Activity: Count the lines in the rows below that contain the string "otherwise". Reply with the number only.

Source information:
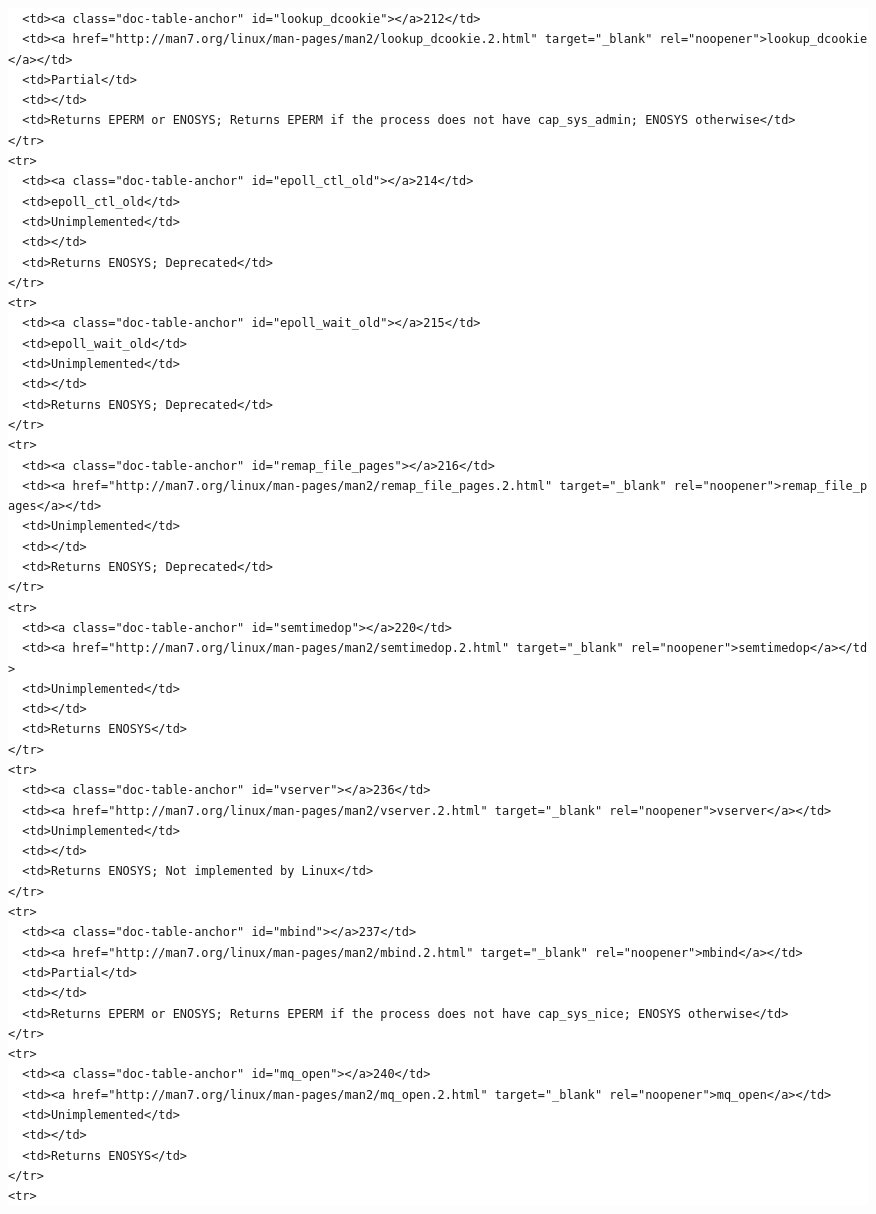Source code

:       <td><a class="doc-table-anchor" id="lookup_dcookie"></a>212</td>
      <td><a href="http://man7.org/linux/man-pages/man2/lookup_dcookie.2.html" target="_blank" rel="noopener">lookup_dcookie</a></td>
      <td>Partial</td>
      <td></td>
      <td>Returns EPERM or ENOSYS; Returns EPERM if the process does not have cap_sys_admin; ENOSYS otherwise</td>
    </tr>
    <tr>
      <td><a class="doc-table-anchor" id="epoll_ctl_old"></a>214</td>
      <td>epoll_ctl_old</td>
      <td>Unimplemented</td>
      <td></td>
      <td>Returns ENOSYS; Deprecated</td>
    </tr>
    <tr>
      <td><a class="doc-table-anchor" id="epoll_wait_old"></a>215</td>
      <td>epoll_wait_old</td>
      <td>Unimplemented</td>
      <td></td>
      <td>Returns ENOSYS; Deprecated</td>
    </tr>
    <tr>
      <td><a class="doc-table-anchor" id="remap_file_pages"></a>216</td>
      <td><a href="http://man7.org/linux/man-pages/man2/remap_file_pages.2.html" target="_blank" rel="noopener">remap_file_pages</a></td>
      <td>Unimplemented</td>
      <td></td>
      <td>Returns ENOSYS; Deprecated</td>
    </tr>
    <tr>
      <td><a class="doc-table-anchor" id="semtimedop"></a>220</td>
      <td><a href="http://man7.org/linux/man-pages/man2/semtimedop.2.html" target="_blank" rel="noopener">semtimedop</a></td>
      <td>Unimplemented</td>
      <td></td>
      <td>Returns ENOSYS</td>
    </tr>
    <tr>
      <td><a class="doc-table-anchor" id="vserver"></a>236</td>
      <td><a href="http://man7.org/linux/man-pages/man2/vserver.2.html" target="_blank" rel="noopener">vserver</a></td>
      <td>Unimplemented</td>
      <td></td>
      <td>Returns ENOSYS; Not implemented by Linux</td>
    </tr>
    <tr>
      <td><a class="doc-table-anchor" id="mbind"></a>237</td>
      <td><a href="http://man7.org/linux/man-pages/man2/mbind.2.html" target="_blank" rel="noopener">mbind</a></td>
      <td>Partial</td>
      <td></td>
      <td>Returns EPERM or ENOSYS; Returns EPERM if the process does not have cap_sys_nice; ENOSYS otherwise</td>
    </tr>
    <tr>
      <td><a class="doc-table-anchor" id="mq_open"></a>240</td>
      <td><a href="http://man7.org/linux/man-pages/man2/mq_open.2.html" target="_blank" rel="noopener">mq_open</a></td>
      <td>Unimplemented</td>
      <td></td>
      <td>Returns ENOSYS</td>
    </tr>
    <tr>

Reply: 2